Nov. 21 (UPI) -- Democrats in the Senate voted to limit filibusters so they cannot be used against most presidential nominations, enabling the so-called "nuclear option" after Republicans in the minority blocked the nomination of Patricia Millett to the D.C. Circuit court.
Passing the measure 52 to 48, Democrats ushered in a change that has been threatened in the face of obstruction for more than a decade, over opposition that the change in rules would allow the majority to run roughshod over the minority.
"You think this is in the best interest of the United States Senate and the American people?” said Senate Minority Leader Mitch McConnell asked, sounding incredulous. “I say to my friends on the other side of the aisle, you’ll regret this. And you may regret it a lot sooner than you think.”
But Majority Leader Harry Reid, who showed increasing impatience with the historic intransigence in Congress's upper chamber, said the third consecutive filibuster of a nominee to the D.C. court forced his hand.
“The need for change is so, so very obvious," Reid said. "It is clearly visible. It is time to get the Senate working.”
Speaking after the vote Thursday afternoon, President Barack Obama praised the Senate's move.
"The vote today, I think, is an indication that a majority of senators believe, as I believe, that enough is enough," the president said. "The American people's business is far too important to keep falling prey day after day to Washington politics."
He noted that while the Senate had used a filibuster has been in play since 1917, when the Senate set up rules for cloture motions, requiring 60 members to agree to hold an up-or-down vote, the tactic has been used to an extreme against his nominees.
"In each of these cases, it's not been because they opposed the person, that there was some assessment that they were unqualified, that there was some scandal that had been unearthed," Obama lamented. "It was simply because they opposed the policies that the American people voted for in the last election."
Four out of President George W. Bush's six nominees to the D.C. court, the nation's second-highest judicial body and a stepping stone to the Supreme Court, were confirmed.

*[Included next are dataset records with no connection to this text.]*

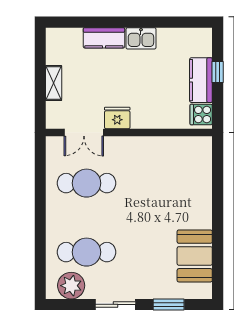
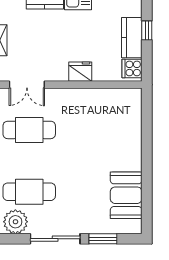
fridge: (117, 118) -> (80, 72), moved
sliding door: (115, 304) -> (55, 239), width x1.37

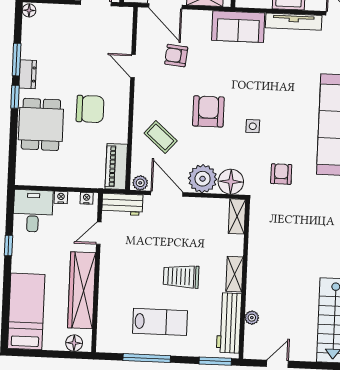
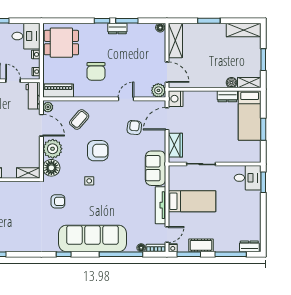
plant: (122, 17) -> (158, 90), added
dining table: (41, 124) -> (61, 43), moved
door: (167, 194) -> (41, 125), hinge flipped

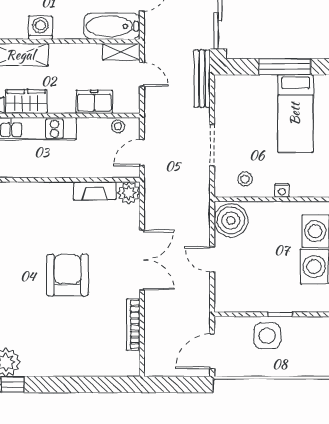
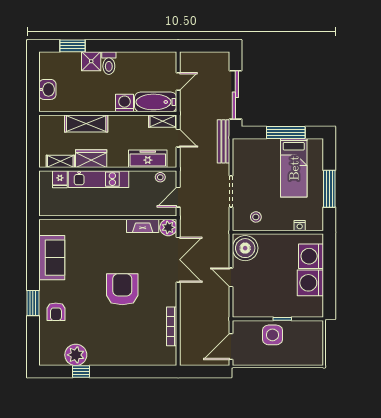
washing machine: (40, 28) -> (124, 103), moved
freezer: (94, 102) -> (148, 159), width x1.40
nightstand: (282, 190) -> (300, 226), moved
double door: (142, 260) -> (178, 260), moved

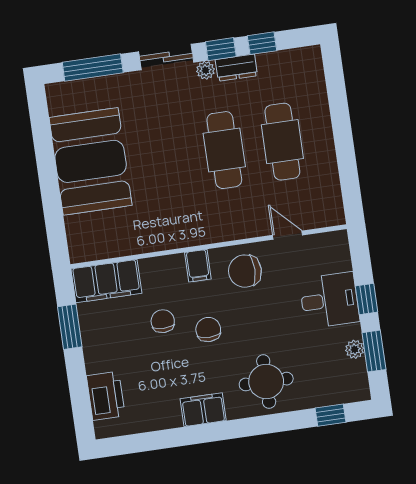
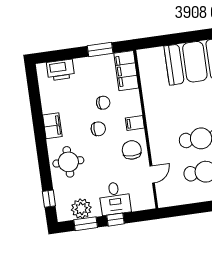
plant: (355, 349) -> (81, 209), width x1.88, depth x1.88

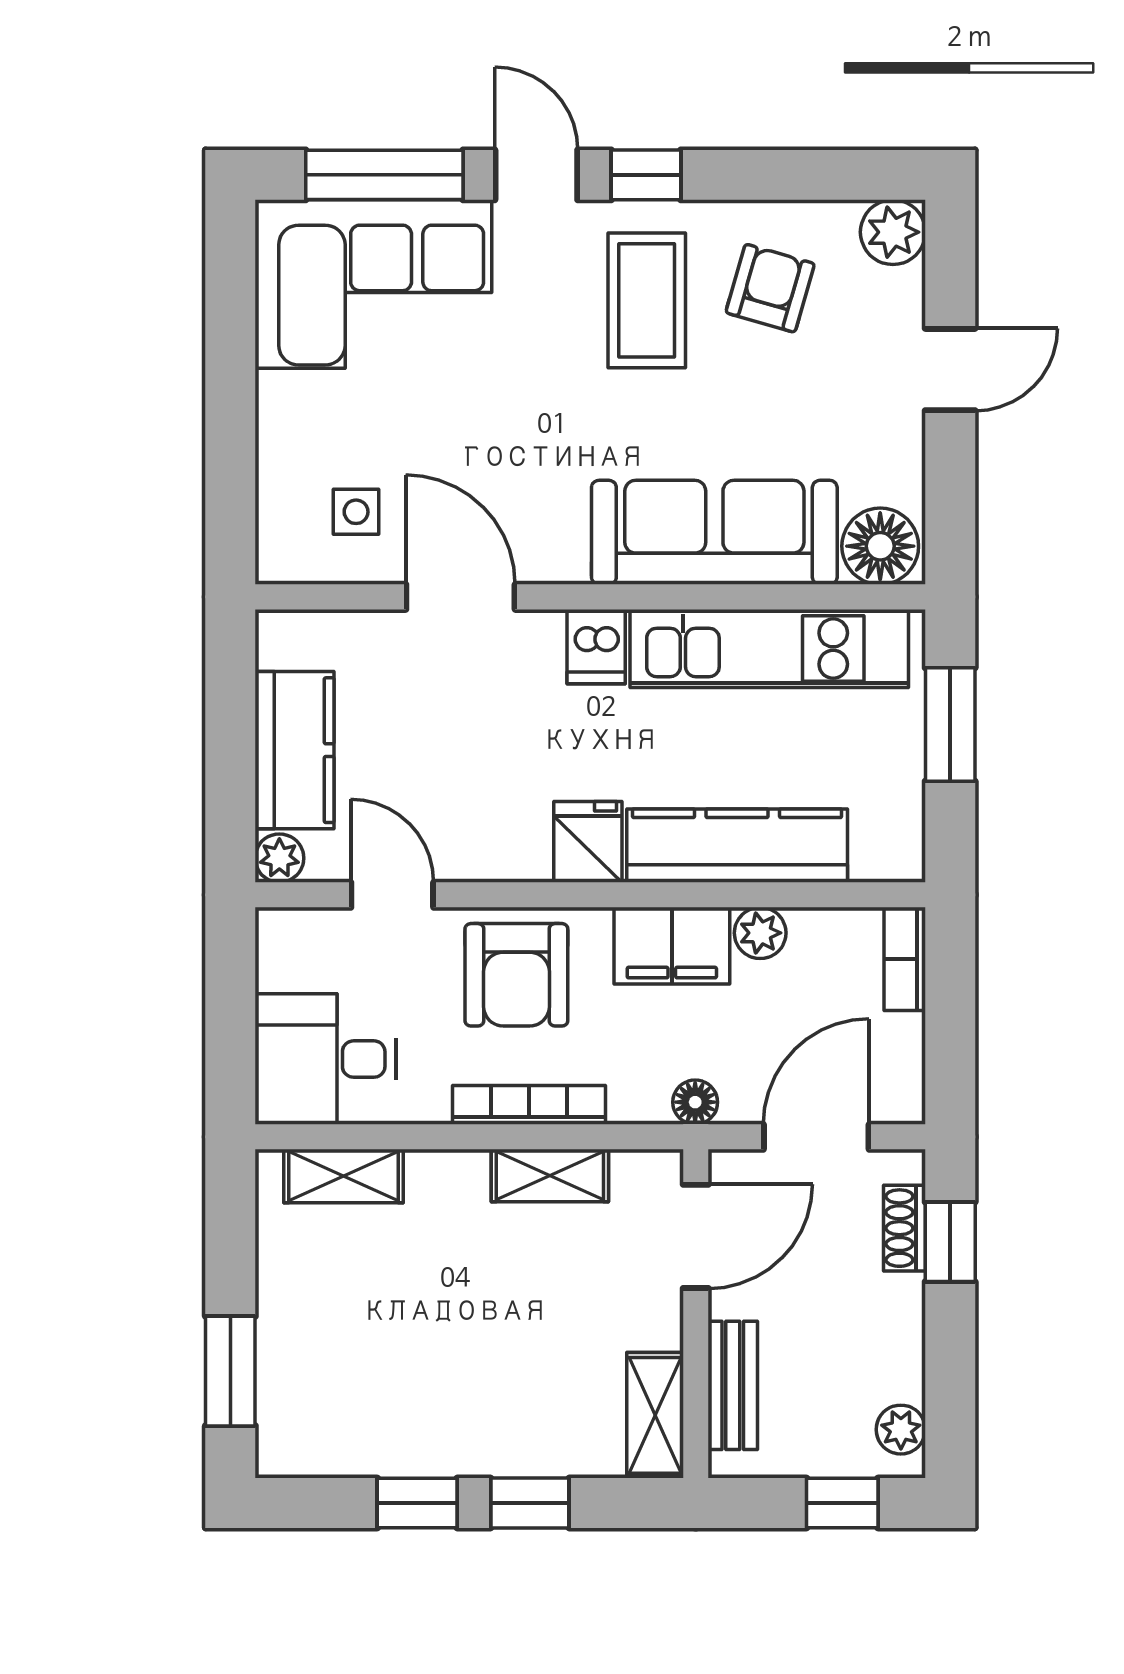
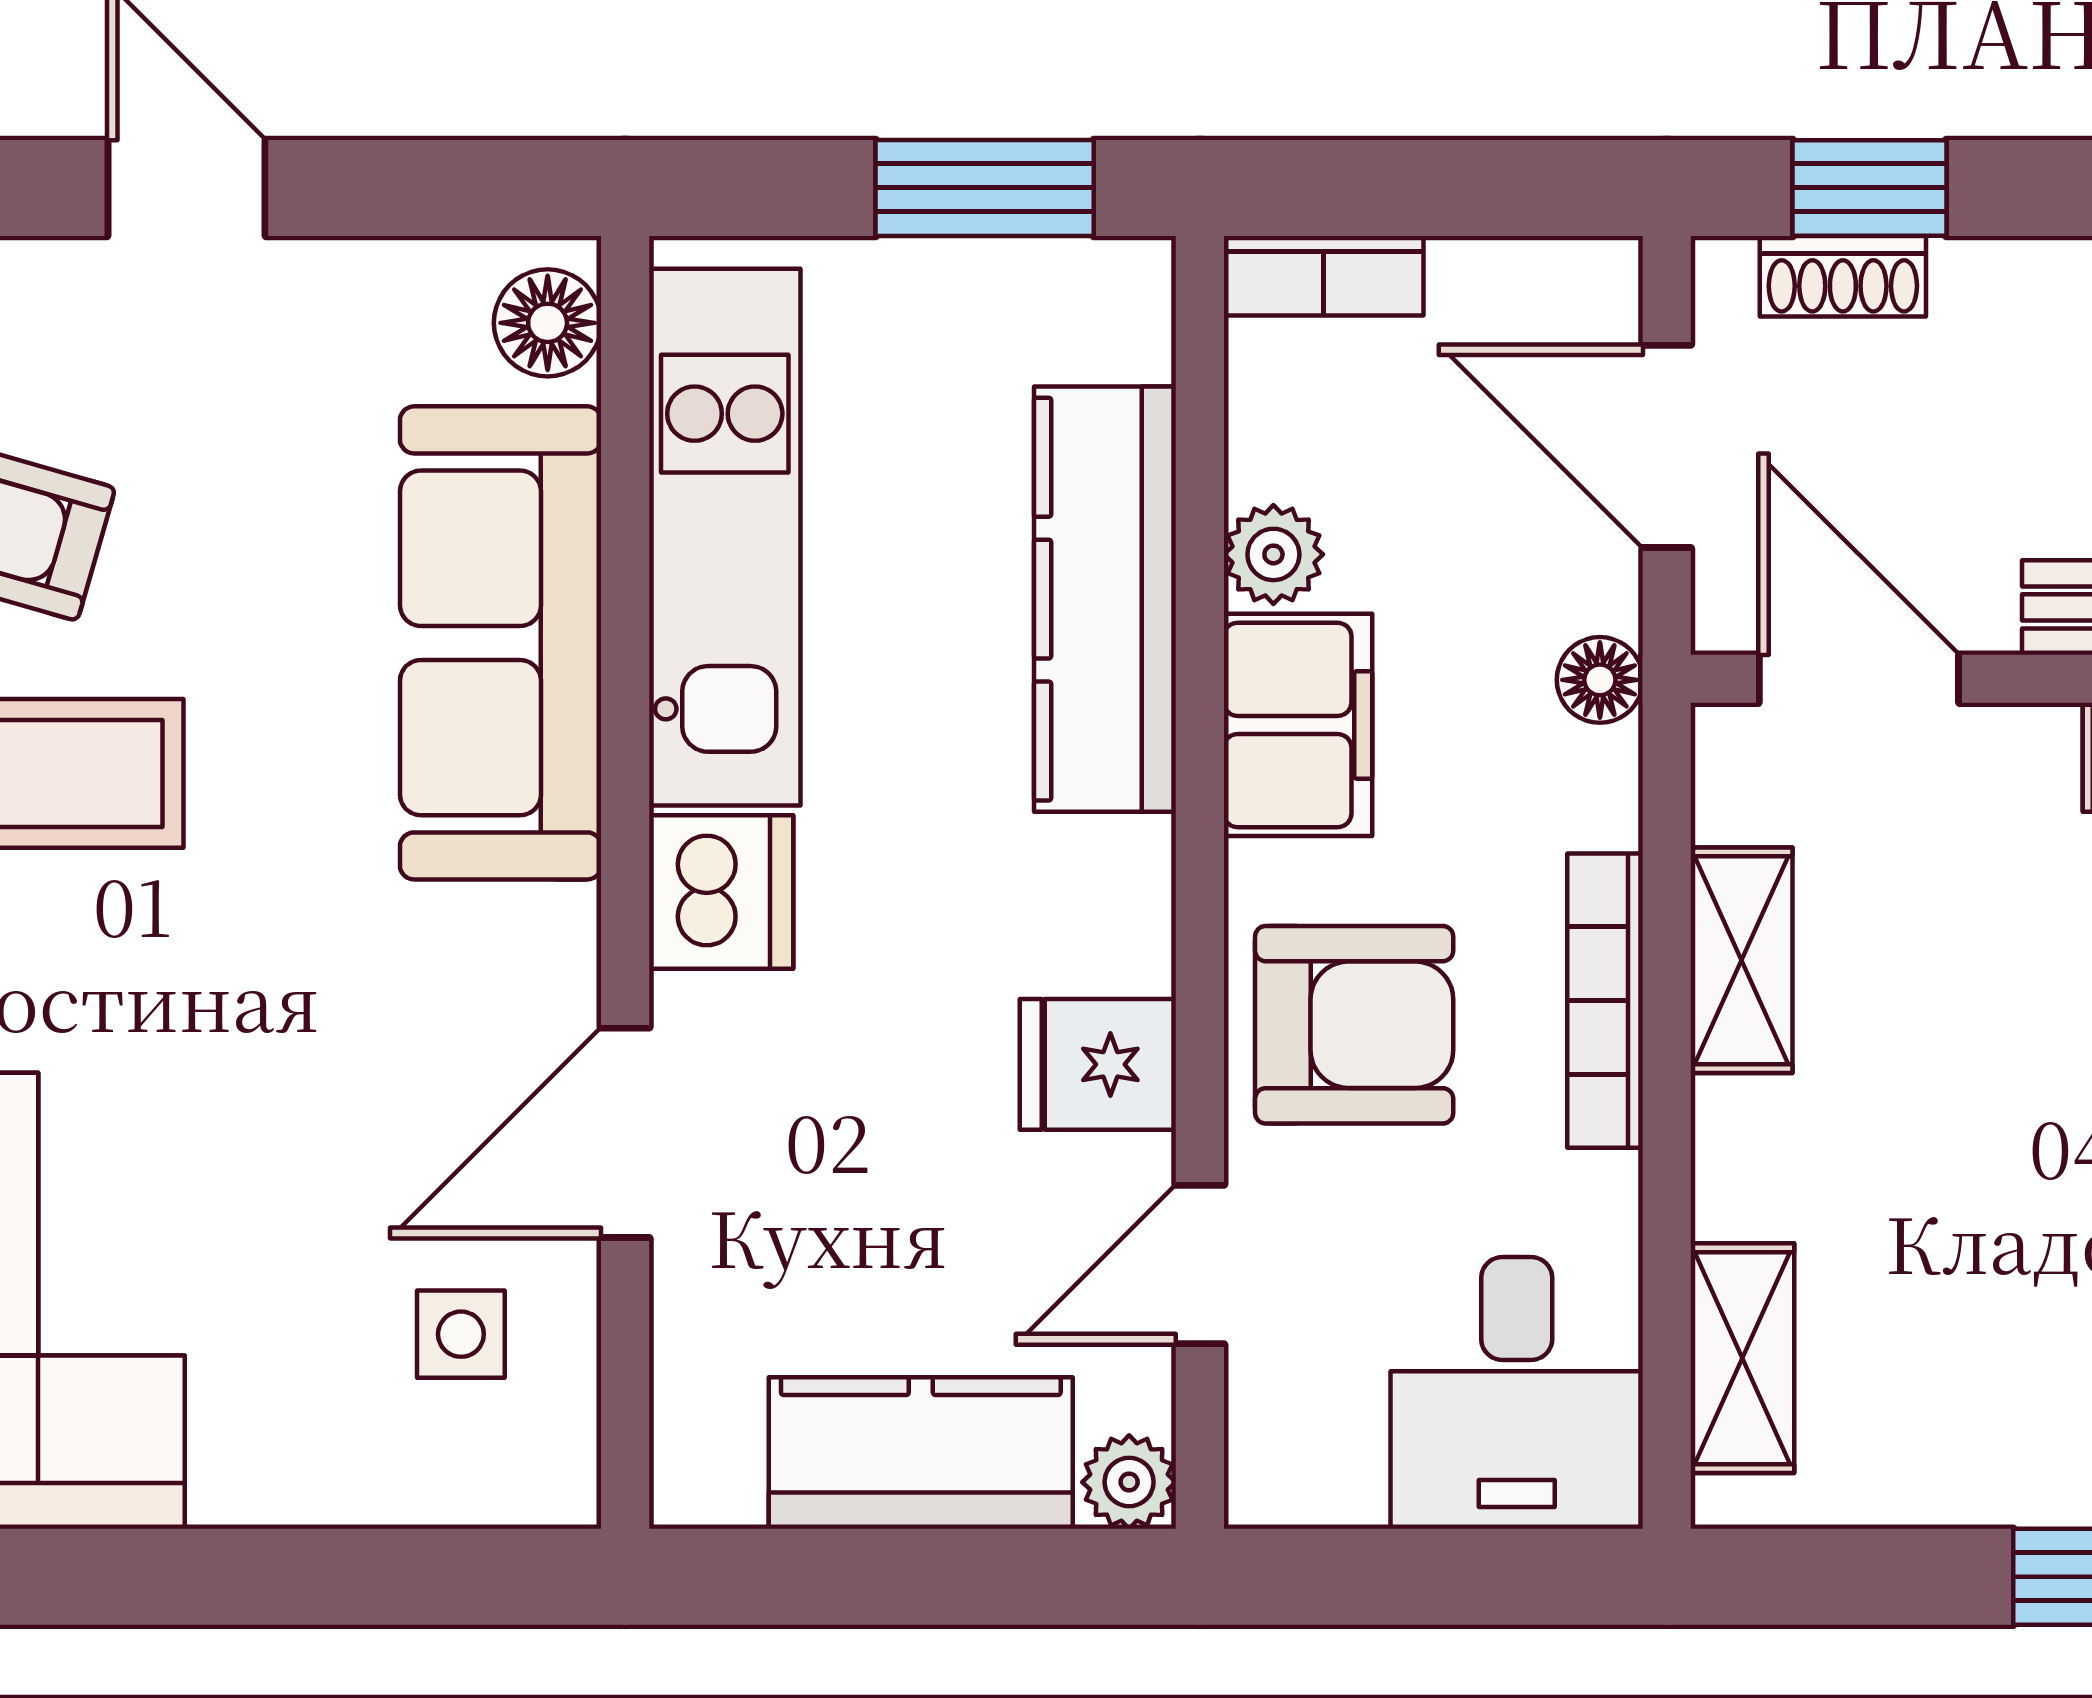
floor lamp: (880, 546) -> (548, 323), width x0.73, depth x0.73
dishwasher: (596, 647) -> (721, 892), width x1.38
window: (950, 724) -> (985, 188), moved
fridge: (588, 842) -> (1098, 1064), moved

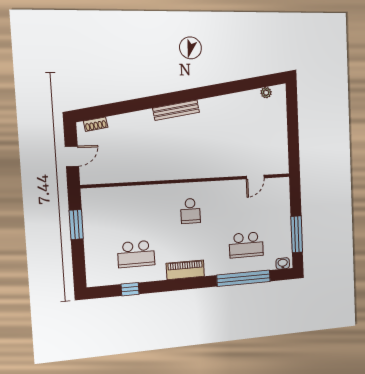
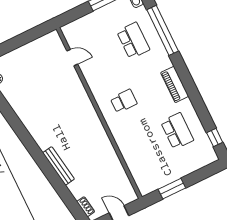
bench: (176, 110) -> (58, 166), moved
window: (130, 289) -> (215, 138), moved

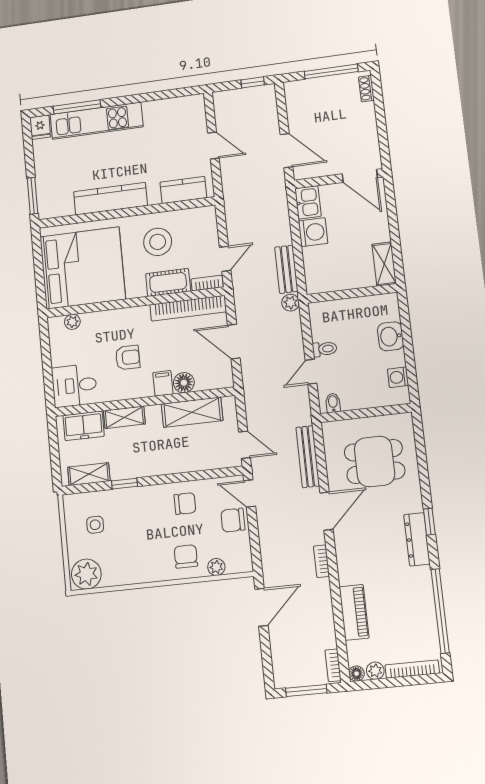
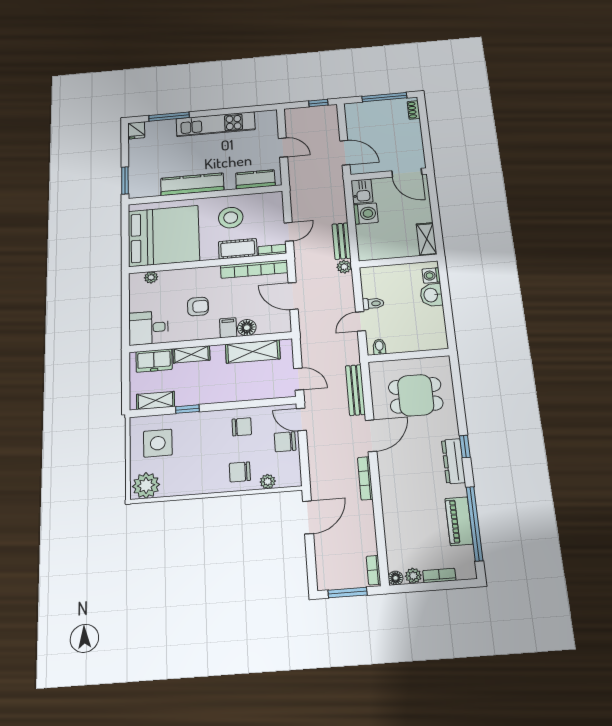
kitchen unit: (97, 121) -> (216, 124), moved
washing machine: (398, 377) -> (431, 275), moved
side table: (95, 525) -> (158, 443), width x1.87, depth x1.87
chair: (186, 556) -> (240, 472), turned -90
bookcase: (321, 561) -> (365, 478), width x1.56
piano: (354, 612) -> (459, 521), moved, turned 180
bookcase: (412, 669) -> (439, 575), width x0.64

The Senate has halted all but one of Obama's five nominees, three in just the past month.
Senate Republicans had said they would not allow any more nominations to the 11-seat bench, which currently has just eight full-time judges.
The Constitution gives the president the power to appoint federal judges with the "advice and consent of the Senate," and Democrats said the minority was preventing Obama from completing his constitutionally mandated duties.
Now, thanks to the rule change, executive nominees -- other than Supreme Court justices -- will only require a simple majority of 50 votes.